Incentivos são coisas complicadas. Os seres humanos são complicados. E, quase sempre, as pessoas que implementam incentivos são ou ingênuas, ou desinformadas, ou simplesmente mal-intencionadas. Talvez até uma combinação dos três.
Um exemplo clássico de incentivos saindo pela culatra é o “Efeito Cobra.” O termo vem de uma história (real ou não) do período em que o império britânico dominava a Índia.
Reza a lenda que a cidade de Delhi sofria com uma infestação de cobras venenosas, causando caos e inúmeras mortes. O governo britânico, na tentativa de resolver o problema, criou um programa de recompensas: pagar às pessoas por cada cobra morta que trouxessem.
A ideia parecia genial — até que começou a dar errado. Não demorou muito para que alguns cidadãos mais espertos começassem a criar cobras, garantindo uma fonte contínua de renda. Quando o governo percebeu a artimanha, cancelou o programa. E o que aconteceu com todas aquelas cobras criadas? Foram soltas. O resultado? Um problema ainda maior.
Esse tipo de falha não é exclusivo de um contexto histórico. Em 2018, o México lançou o programa “Sembrando Vida,” com um orçamento de 3,4 bilhões de dólares, para combater a desflorestação e a desertificação. A ideia era simples: pagar fazendeiros para plantar novas árvores. Mas e se sua propriedade já é coberta por floresta? Bem, a solução óbvia seria… desmatá-la. Foi o que muitos fizeram. O programa, concebido com boas intenções, resultou na devastação de quase 73 mil hectares em 2019.
No mundo corporativo, o caso da Expedia é um exemplo intrigante de incentivos trabalhando contra a própria empresa. Durante anos, a companhia gastou 100 milhões de dólares anuais com o suporte ao cliente. O problema? Milhões de ligações de clientes que não recebiam seus itinerários de viagem por e-mail.
A razão era simples: e-mails incorretos, mensagens marcadas como spam ou deletadas por acidente.

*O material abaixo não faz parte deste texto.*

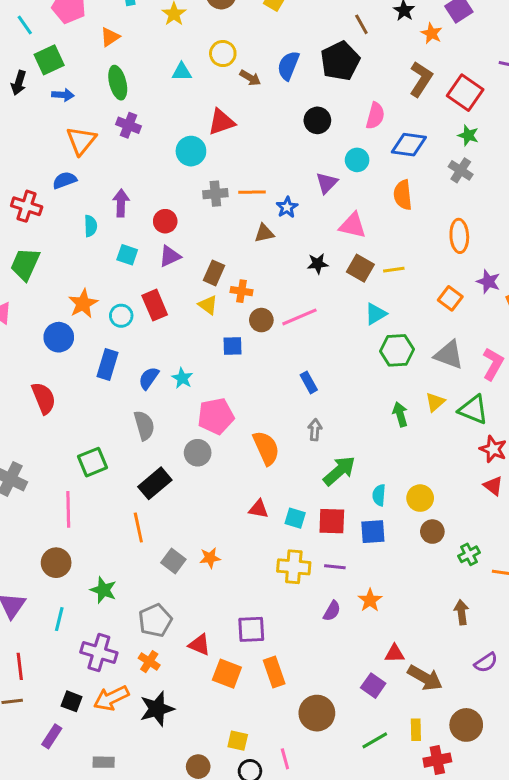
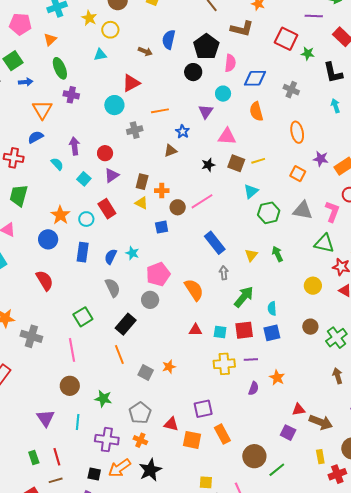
yellow circle: (223, 54) -> (110, 30), moved
black pentagon: (340, 61) -> (206, 47), moved
brown L-shape: (421, 79) -> (242, 29), moved, turned 80
green star: (468, 135) -> (308, 53), moved
orange line: (252, 192) -> (160, 111), moved
cyan semicircle: (91, 226) -> (57, 164), turned -32
cyan square: (127, 255) -> (84, 179), turned 32
blue rectangle: (309, 382) -> (215, 243), size x1.6
yellow triangle: (435, 402) -> (251, 255), moved
yellow circle: (420, 498) -> (313, 286), moved
green cross: (469, 554) -> (336, 338), size x1.5
green line: (375, 740) -> (277, 470), moved

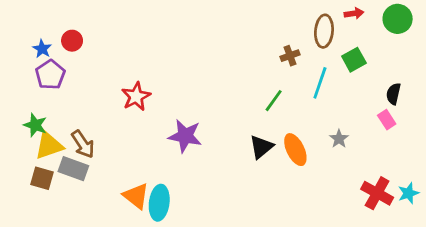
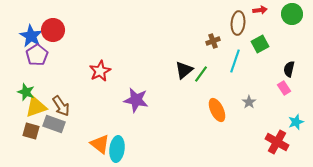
red circle: (72, 41) -> (53, 30), size x1.5
blue star: (42, 49) -> (31, 36), size x1.6
black triangle: (261, 147) -> (184, 70), moved
cyan star: (408, 193) -> (296, 122), moved

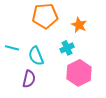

Os incentivos, no entanto, criaram um paradoxo. O time de vendas tinha como meta vender pacotes de viagem, e cumpria esse objetivo com 40 milhões de transações por ano. O time de TI garantia que o processo de compra era rápido e eficiente. Já o suporte ao cliente resolvia os problemas rapidamente, reenviando os itinerários em menos de dois minutos. Individualmente, todos os times atingiam suas metas. Coletivamente, a empresa perdia 100 milhões por ano.
Essas histórias nos ensinam que, ao criar incentivos, é essencial considerar não apenas as consequências imediatas, mas também as de segunda e terceira ordem. Quem define métricas e recompensas costuma assumir que as pessoas são, em sua maioria, bem-intencionadas. Talvez porque não tenham crescido no Brasil, como eu, e prefiram viver em um mundo de faz-de-conta onde ninguém busca explorar o sistema.

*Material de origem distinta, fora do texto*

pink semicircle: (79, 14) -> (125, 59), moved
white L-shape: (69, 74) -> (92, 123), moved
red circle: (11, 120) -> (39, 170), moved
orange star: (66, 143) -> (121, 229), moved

Como bem disse Upton Sinclair: “É difícil fazer um homem entender algo quando seu salário depende de ele não entender isso.”
Por isso, governos, empresas e até pais de família precisam ter muito cuidado ao criar incentivos. Antes de implementar qualquer medida, é crucial considerar como ela pode ser explorada e quais resultados imprevistos podem surgir. Incentivos não são neutros; eles moldam comportamentos, muitas vezes de maneiras que não esperamos ou desejamos. Uma análise criteriosa — que inclua questionamentos como “o que pode dar errado?” e “quem pode se beneficiar disso de forma imoral?” — é indispensável para evitar transformar soluções em novos problemas.
No final das contas, medir e implementar incentivos não é apenas uma questão de lógica, mas de responsabilidade. Cada métrica ou recompensa que criamos tem o potencial de impactar vidas e moldar sistemas. E, como mostram as histórias, os maiores erros geralmente vêm da pressa em agir sem refletir. O desafio, portanto, não é apenas criar incentivos que funcionem, mas garantir que eles reflitam os valores e objetivos de longo prazo que realmente importam.